* [Records contained in a dataset]

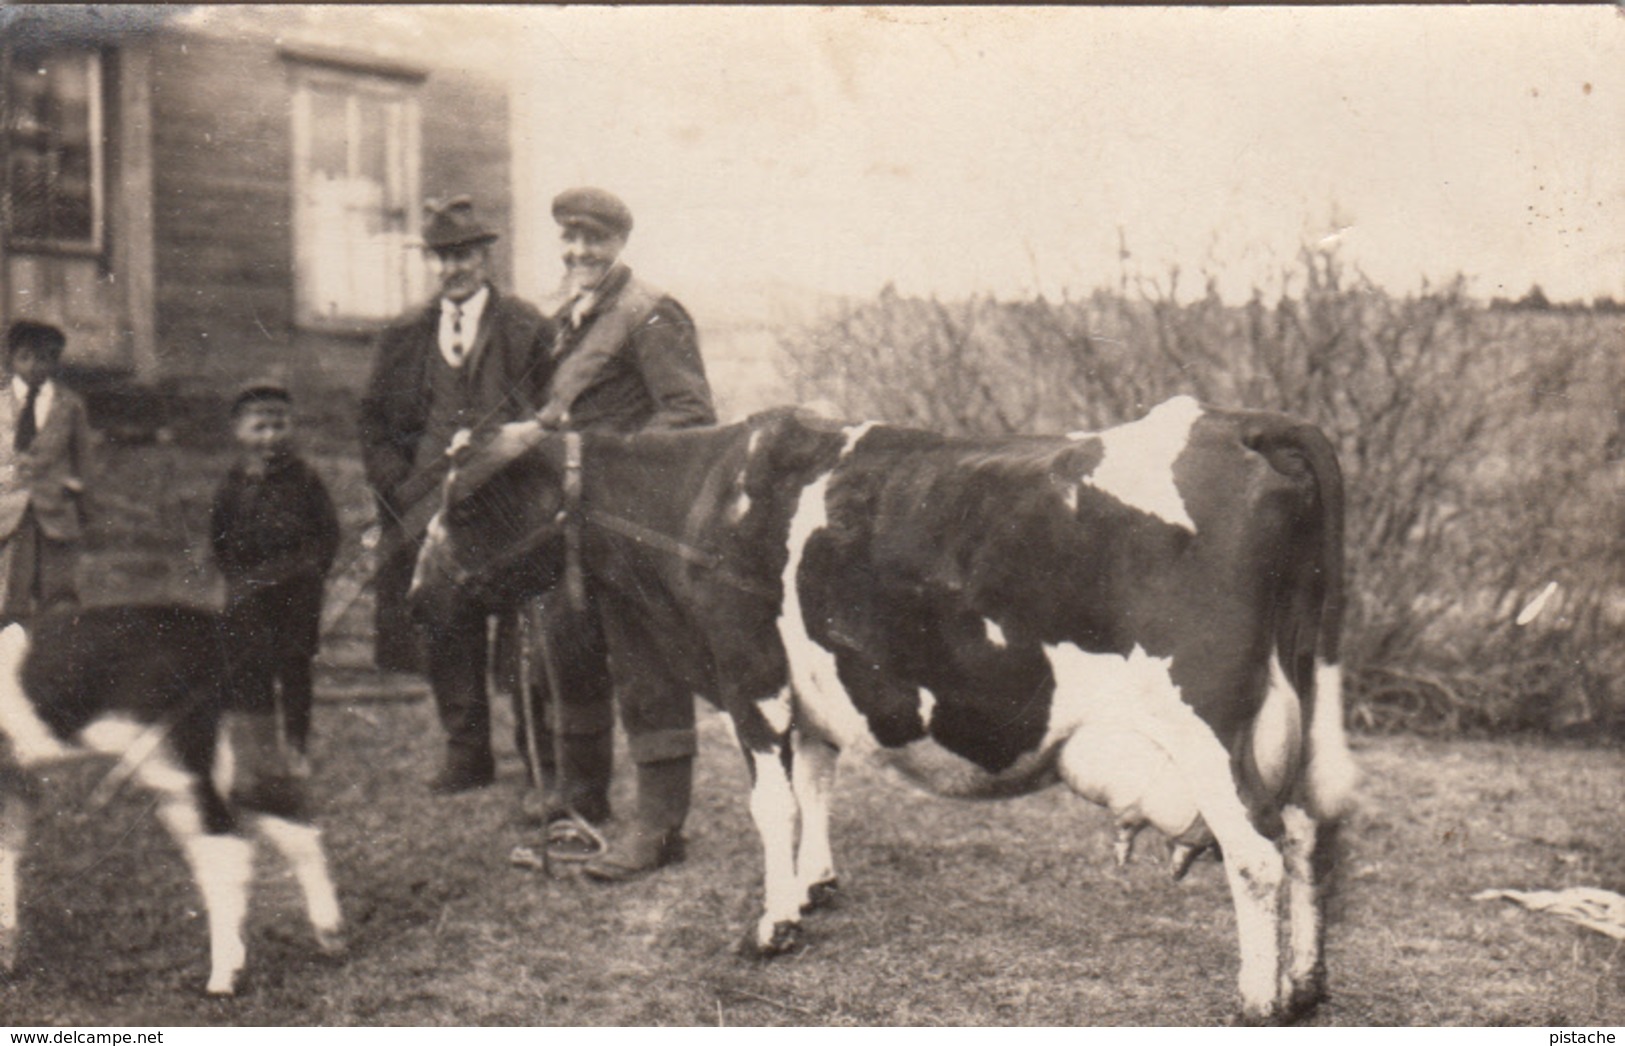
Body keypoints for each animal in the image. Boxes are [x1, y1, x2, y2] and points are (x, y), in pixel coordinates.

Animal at [0, 600, 342, 994]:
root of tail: (227, 629)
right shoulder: (14, 785)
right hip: (244, 743)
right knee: (289, 820)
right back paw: (328, 934)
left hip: (181, 755)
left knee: (226, 845)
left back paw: (223, 977)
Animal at [416, 397, 1358, 1020]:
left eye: (465, 504)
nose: (420, 596)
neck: (700, 498)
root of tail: (1232, 423)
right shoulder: (812, 690)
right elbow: (817, 785)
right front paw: (814, 887)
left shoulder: (749, 678)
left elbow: (772, 805)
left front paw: (770, 926)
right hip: (1296, 711)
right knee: (1307, 832)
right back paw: (1304, 986)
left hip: (1206, 724)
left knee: (1256, 857)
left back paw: (1255, 1001)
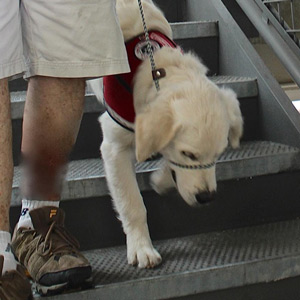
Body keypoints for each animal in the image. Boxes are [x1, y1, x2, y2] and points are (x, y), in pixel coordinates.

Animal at [88, 0, 243, 268]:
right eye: (188, 154)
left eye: (219, 154)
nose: (206, 197)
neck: (156, 70)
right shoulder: (114, 145)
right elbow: (132, 204)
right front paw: (141, 248)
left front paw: (161, 179)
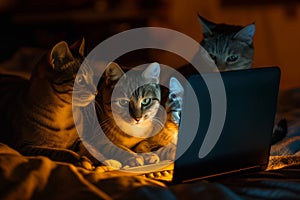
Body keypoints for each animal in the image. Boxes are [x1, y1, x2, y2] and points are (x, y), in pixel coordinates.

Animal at [0, 38, 98, 167]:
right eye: (80, 79)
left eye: (92, 77)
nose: (96, 92)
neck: (63, 113)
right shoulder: (24, 146)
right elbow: (58, 152)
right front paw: (78, 158)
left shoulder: (78, 140)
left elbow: (90, 149)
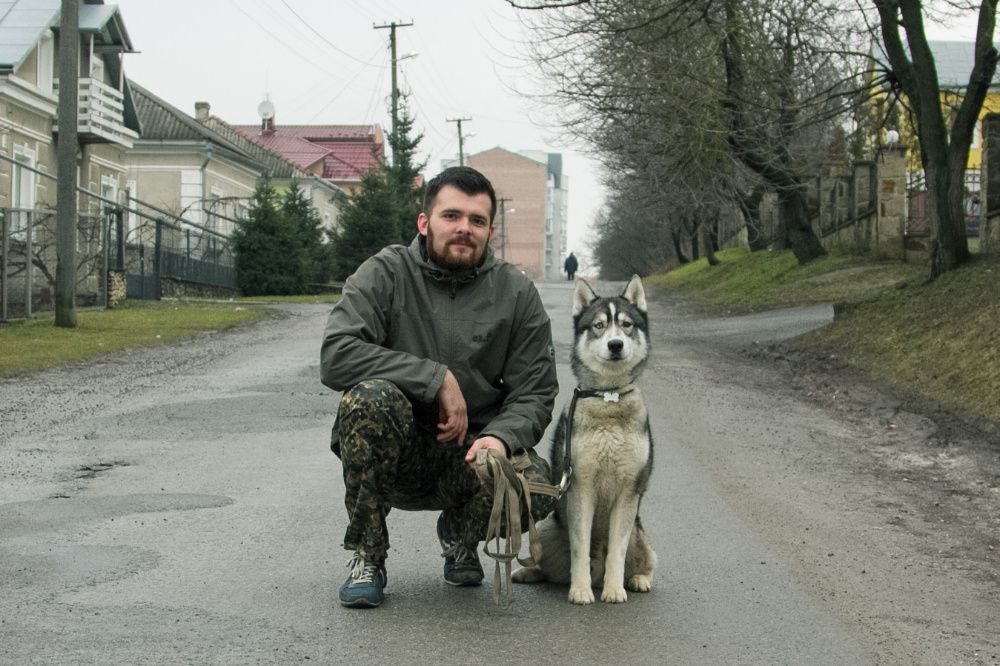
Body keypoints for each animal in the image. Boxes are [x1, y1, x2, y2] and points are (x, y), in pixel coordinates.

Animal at [516, 274, 656, 600]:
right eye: (599, 325)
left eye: (627, 324)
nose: (615, 344)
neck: (608, 397)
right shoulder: (581, 488)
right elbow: (579, 549)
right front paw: (580, 591)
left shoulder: (628, 492)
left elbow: (617, 552)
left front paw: (614, 590)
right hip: (546, 527)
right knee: (550, 567)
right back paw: (529, 572)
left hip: (638, 533)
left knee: (646, 559)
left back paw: (638, 579)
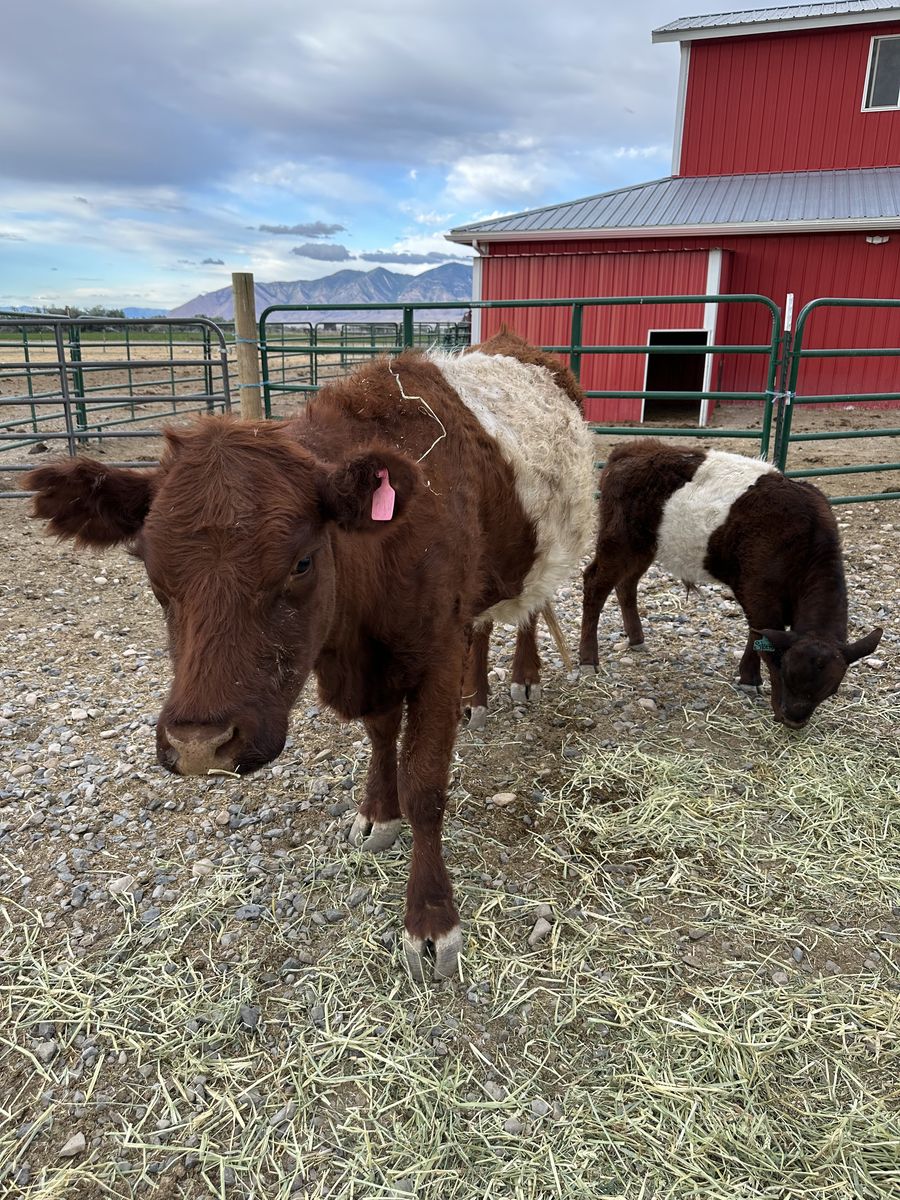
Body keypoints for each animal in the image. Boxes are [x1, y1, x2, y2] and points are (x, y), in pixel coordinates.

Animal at [27, 332, 596, 980]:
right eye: (149, 571)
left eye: (301, 562)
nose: (199, 745)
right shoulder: (378, 659)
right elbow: (381, 736)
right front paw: (378, 812)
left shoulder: (435, 652)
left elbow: (426, 785)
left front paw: (431, 919)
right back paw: (476, 698)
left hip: (549, 551)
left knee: (530, 605)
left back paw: (523, 676)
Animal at [578, 439, 883, 729]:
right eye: (786, 673)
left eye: (830, 691)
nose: (793, 720)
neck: (804, 540)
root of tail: (633, 449)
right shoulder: (759, 595)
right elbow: (763, 640)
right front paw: (754, 682)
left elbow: (756, 634)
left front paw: (749, 677)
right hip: (619, 540)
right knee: (595, 584)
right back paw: (588, 659)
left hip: (645, 546)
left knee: (626, 585)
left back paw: (636, 639)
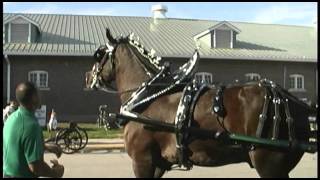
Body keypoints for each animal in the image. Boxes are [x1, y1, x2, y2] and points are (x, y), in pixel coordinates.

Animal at [85, 29, 312, 177]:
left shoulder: (143, 162)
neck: (148, 96)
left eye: (99, 54)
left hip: (269, 166)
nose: (88, 78)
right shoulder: (158, 164)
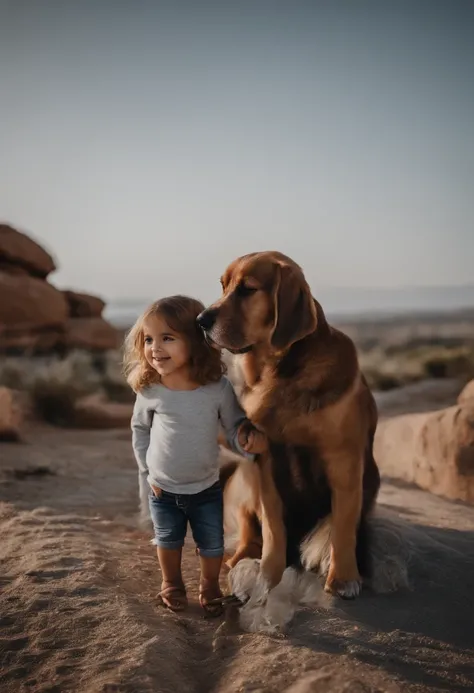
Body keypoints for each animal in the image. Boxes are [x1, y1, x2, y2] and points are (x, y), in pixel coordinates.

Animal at [197, 251, 382, 596]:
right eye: (224, 286)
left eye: (247, 289)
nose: (201, 320)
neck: (281, 373)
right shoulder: (266, 462)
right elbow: (272, 528)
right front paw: (268, 575)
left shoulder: (344, 463)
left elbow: (342, 527)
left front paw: (344, 576)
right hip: (245, 481)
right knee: (247, 533)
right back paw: (238, 561)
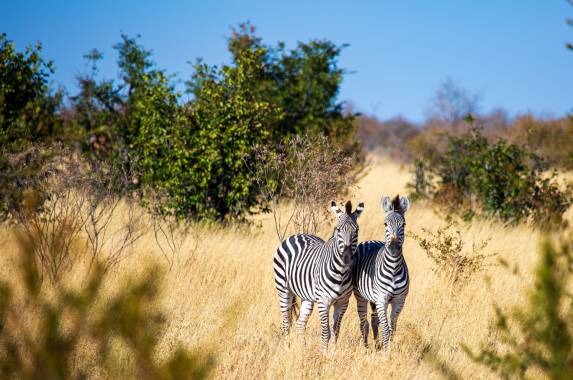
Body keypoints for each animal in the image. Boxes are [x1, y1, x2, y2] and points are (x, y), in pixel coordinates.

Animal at [274, 200, 364, 352]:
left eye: (356, 230)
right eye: (338, 230)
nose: (346, 258)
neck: (341, 273)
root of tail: (296, 235)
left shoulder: (343, 303)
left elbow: (336, 330)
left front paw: (333, 353)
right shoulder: (323, 301)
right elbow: (326, 332)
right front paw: (325, 354)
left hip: (307, 296)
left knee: (300, 323)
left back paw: (303, 350)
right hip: (283, 289)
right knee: (286, 322)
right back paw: (287, 349)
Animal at [350, 194, 408, 352]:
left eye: (404, 225)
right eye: (385, 224)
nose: (393, 249)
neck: (394, 268)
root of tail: (371, 241)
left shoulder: (399, 300)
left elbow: (392, 327)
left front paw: (388, 349)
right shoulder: (382, 299)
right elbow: (386, 328)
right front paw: (386, 353)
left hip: (373, 299)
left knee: (374, 320)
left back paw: (376, 345)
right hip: (361, 296)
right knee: (363, 322)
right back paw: (366, 347)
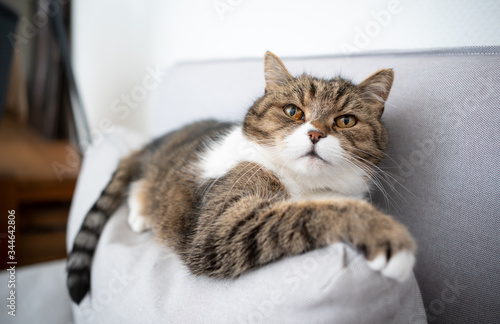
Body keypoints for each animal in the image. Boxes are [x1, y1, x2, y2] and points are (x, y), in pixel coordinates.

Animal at [68, 50, 416, 304]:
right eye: (293, 111)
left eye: (346, 121)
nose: (316, 134)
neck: (304, 184)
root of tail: (154, 144)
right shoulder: (221, 226)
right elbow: (310, 212)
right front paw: (385, 234)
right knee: (137, 182)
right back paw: (141, 212)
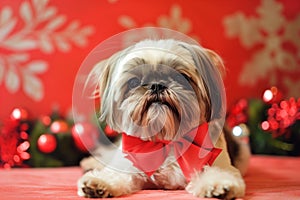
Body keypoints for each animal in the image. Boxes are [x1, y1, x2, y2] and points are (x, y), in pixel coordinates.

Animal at [76, 38, 250, 198]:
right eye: (133, 82)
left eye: (181, 77)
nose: (156, 85)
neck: (164, 141)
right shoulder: (128, 162)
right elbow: (115, 174)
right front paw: (98, 183)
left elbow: (218, 172)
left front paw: (218, 185)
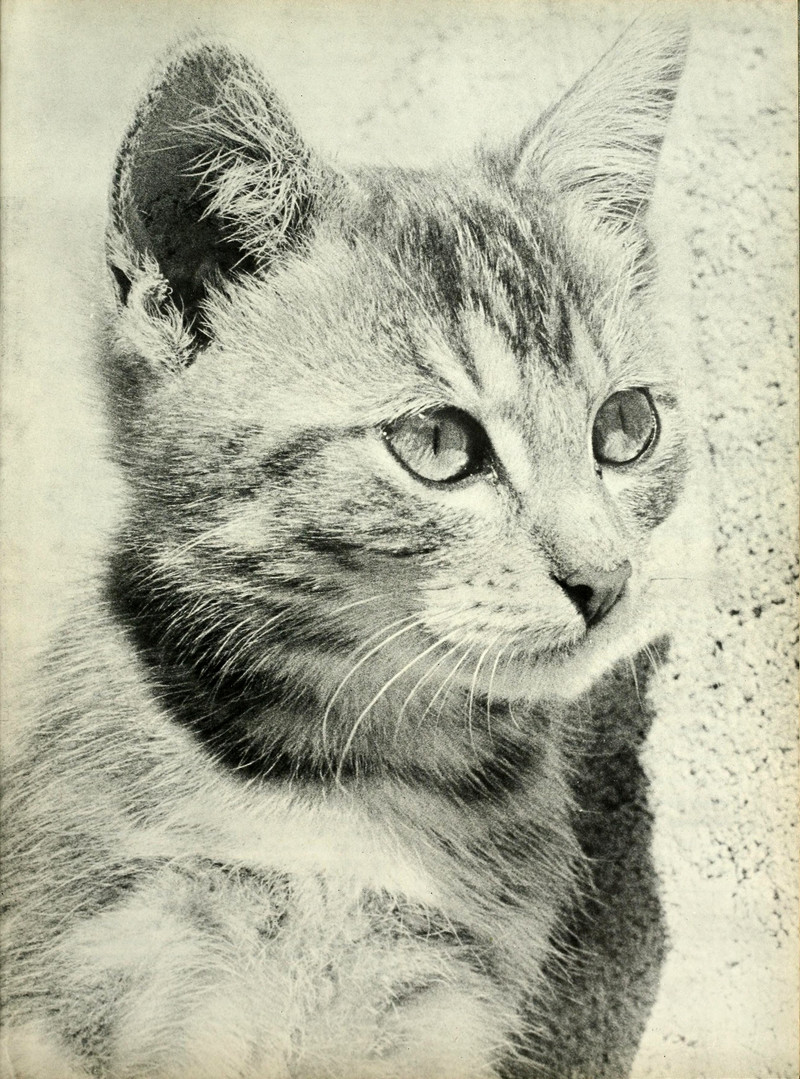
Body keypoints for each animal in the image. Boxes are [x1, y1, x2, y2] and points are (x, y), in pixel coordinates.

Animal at [1, 14, 690, 1079]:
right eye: (439, 443)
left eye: (626, 427)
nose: (604, 579)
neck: (360, 772)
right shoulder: (119, 965)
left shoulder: (447, 999)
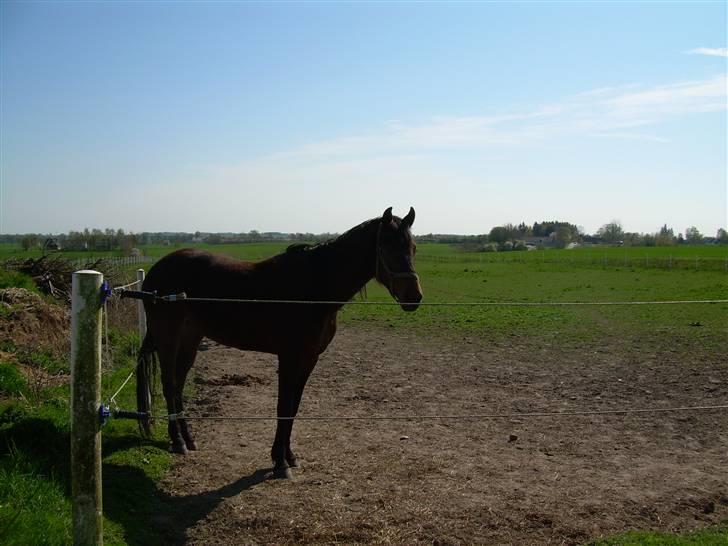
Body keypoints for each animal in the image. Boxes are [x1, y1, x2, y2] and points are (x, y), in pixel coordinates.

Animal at [135, 205, 420, 476]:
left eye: (413, 248)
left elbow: (293, 406)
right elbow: (283, 406)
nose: (414, 297)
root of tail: (156, 272)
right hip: (169, 339)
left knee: (179, 385)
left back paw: (189, 439)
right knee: (170, 384)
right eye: (386, 247)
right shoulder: (289, 356)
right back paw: (177, 442)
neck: (313, 289)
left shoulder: (309, 358)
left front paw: (288, 457)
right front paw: (280, 462)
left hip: (191, 339)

* [WHAT IS REQUIRED] Which lines above contain "root"? Show each of them.

* [EXERCISE RESULT]
root of tail: (227, 629)
root of tail: (1232, 423)
root of tail: (633, 449)
root of tail: (296, 235)
root of tail: (371, 241)
root of tail: (154, 144)
root of tail: (156, 272)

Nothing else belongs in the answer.